- Verilen talimat A -
Bakışla ilgili vaaza göre şu soruları cevaplayın:
(i) Etrafa çok bakmak dervişi nereden düşürüyor?
(ii) Konuşmadaki kişi ömründe hiç nereye gitmediğine yemin ediyor?
(iii) Meyhanenin ekrana dosdoğru nereden geldiği söyleniyor?
- Verilen talimat B -
Bakışla ilgili vaazı son cümlesinden sonra sürdürün.

- Metin bölümü -
◆ ◆ ◆ ◆ ◆ ◆ ◆
Bu kimseye bakmamak çok önemli muhterem kardeşlerim, sevgili kardeşlerim! Etrafa çok bakmak dervişi çıktığı makamdan düşürüyor. Bu göz, müslümanın mertebesini aşağı düşürüyor. Neden?

“—Hocam, vallahi billahi ömrümde hiç meyhaneye gitmedim.” “—Tamam, doğru, yemin etme, inandım, meyhaneye gitmedin de meyhane senin eve geldi, haberin var mı? Sıra sıra şişeler, barmenler, içkiler, kadehler sizin eve geldi.” “—Yok hocam, nasıl gelir, kapıdan sığmaz!” Kapıdan da sığıyor, pencereden de sığıyor, antenden dosdoğru senin ekrana geliyor; içki var, kumar var, plaj var, hanende var, sâzende var, şarkıcı var, türkücü var… Gazinoya ne diye para vereceksin? Pahalı! Otur evinde, aç düğmesini; çalsın sazlar, oynasın kızlar! Oluyor mu hepsi? Oluyor.
◆ ◆ ◆ ◆ ◆ ◆ ◆
- Verilen kayıtlar -
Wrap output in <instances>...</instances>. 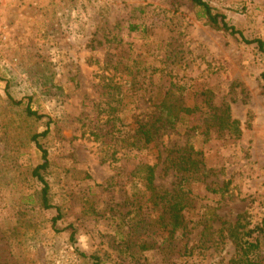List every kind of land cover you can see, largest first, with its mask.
Masks as SVG:
<instances>
[{"label":"rangeland","instance_id":"rangeland-1","mask_svg":"<svg viewBox=\"0 0 264 264\" xmlns=\"http://www.w3.org/2000/svg\"><path fill=\"white\" fill-rule=\"evenodd\" d=\"M206 1L264 40V0ZM263 72L256 44L211 27L189 0H0V264H93L56 231L70 224L101 264L229 263L223 223L264 219ZM164 100L177 121L144 145L140 125ZM227 107L239 137L212 119ZM47 130L56 225L32 175L42 162L32 136ZM184 154L192 172L178 167ZM142 165L156 167V190ZM180 181L173 232L157 192ZM250 239L264 264V233Z\"/></svg>","mask_w":264,"mask_h":264},{"label":"trees","instance_id":"trees-1","mask_svg":"<svg viewBox=\"0 0 264 264\" xmlns=\"http://www.w3.org/2000/svg\"><path fill=\"white\" fill-rule=\"evenodd\" d=\"M190 4L194 8L198 9V16L206 20V23L213 28L222 30L233 36H239L247 44H256L259 50L264 53V40L260 38L248 39L244 36L243 32L237 29L234 25H231L227 16L223 13H217L214 11L212 5L206 0H189ZM262 79L264 81V72L262 73ZM185 111V114H192L196 111V108H180ZM179 109L174 104H168L164 100L161 104V109L159 114L156 116V120L147 121L140 125L139 134L142 135L140 141H144L145 144H149L153 141L154 136L158 133L160 127L172 126L177 121V114ZM27 113L29 115H34L39 117V114L33 111L31 108H27ZM213 121H218L220 128L227 130L228 133L239 137L242 134L241 122L238 119H234L230 116L229 107L222 109L220 114L215 113L212 116ZM48 133L44 131L42 133H37L32 136V140L37 144V147L42 152V162L38 164L32 175L42 183L41 190V205L45 209L56 208L57 215L53 217V223L56 225L59 220L63 218L61 207L52 203L50 198V186L46 180L44 174L50 166L49 153L46 148L42 146L39 139L40 137L46 136ZM137 134V132H136ZM139 141V142H140ZM138 142V141H137ZM138 147V146H137ZM196 163L191 160V155L184 154L182 157L181 164L178 165L179 169H187L192 172L193 167ZM197 166V165H196ZM142 169L146 172L144 178L146 185L150 190H156L155 186V169L154 165H142ZM184 180V178L182 179ZM185 181V180H184ZM160 199L162 209L164 214L169 220V224L173 232L178 231L184 223V210L186 208V190L184 189L182 181L175 184L171 190H165L163 192H157ZM249 221L246 220L244 214L239 215L234 223H230L226 226L223 223L221 231H226V237L231 241V243L236 248V255L231 258L227 264H262V262L253 259L250 255L258 248L259 243L253 242L250 238L257 230L259 231V236L264 233V219L260 226L249 228ZM209 227V226H208ZM208 227L206 229H208ZM57 232L69 231L70 232V242L75 250L83 257L93 261V264H101L100 258L96 255H88L87 253L80 250L78 247L77 229L74 225L70 224L64 228L56 229Z\"/></svg>","mask_w":264,"mask_h":264}]
</instances>
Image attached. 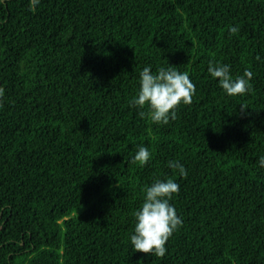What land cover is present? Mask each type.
Segmentation results:
<instances>
[{"label": "trees", "instance_id": "trees-1", "mask_svg": "<svg viewBox=\"0 0 264 264\" xmlns=\"http://www.w3.org/2000/svg\"><path fill=\"white\" fill-rule=\"evenodd\" d=\"M30 4L0 0V264H264V0ZM149 65L196 86L167 125L130 104ZM169 178L183 226L164 257L134 252L143 189Z\"/></svg>", "mask_w": 264, "mask_h": 264}, {"label": "clouds", "instance_id": "clouds-1", "mask_svg": "<svg viewBox=\"0 0 264 264\" xmlns=\"http://www.w3.org/2000/svg\"><path fill=\"white\" fill-rule=\"evenodd\" d=\"M40 0H31L34 9ZM231 33L239 31L237 26L230 27ZM209 72L218 78L219 86L229 96L244 95L249 91L253 73L246 70L242 76L233 78L227 64H210ZM196 92V86L187 72L177 67H160L153 72L152 66H145L140 72L139 88L131 98L130 104L139 110L141 118H149L153 123L167 125L174 121L177 109L181 105H190ZM4 89L0 88V98ZM152 154L143 145L138 148L134 162L146 164ZM264 167V156L258 161ZM168 166L178 170L180 176H186L187 170L178 161H170ZM180 191V185L173 179L155 180L143 189L142 206L134 212L135 227L130 236L134 252L150 254L153 257H164L168 251L167 243L173 234L183 226V219L178 216L171 203Z\"/></svg>", "mask_w": 264, "mask_h": 264}]
</instances>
◆ ◆ ◆ ◆ ◆ ◆ ◆
- Beklenen cevap A -
(i) Çıktığı makamdan.
(ii) Meyhaneye.
(iii) Antenden.

- Beklenen cevap B -
Sonra?

Dervişlik havalara uçuyor. Dervişlik uzaklaştı, gitti. Yeşilköy Havaalanı’ndan uçağın beyaz bir iz bırakarak çekip gittiği gibi buradan bir şey geçti, gitti. Ne gitti?

İnnâ li’llâh ve innâ ileyhi râciûn… Dervişliğin ahlâkı gitti gider.

Çünkü sen evine içkiyi getirdin, kumarı getirdin, zinayı getirdin, plajı getirdin, ahlâksızlığı getirdin, elalemin yatak âlemlerini getirdin.

Açıyorsun; hoppala! Adam utanıyor, başını bu tarafa çeviriyor. Kadın utanıyor, başını öbür tarafa çeviriyor, delikanlı göz ucuyla yandan bakıyor, kız öbür taraftan bakıyor.

282

Nerede kaldı Müslümanlık? Uçup gidiyor.

Kapı pencere kapalı, nasıl uçtu? Uçtu gidiyor işte, duvardan geçip gidiyor.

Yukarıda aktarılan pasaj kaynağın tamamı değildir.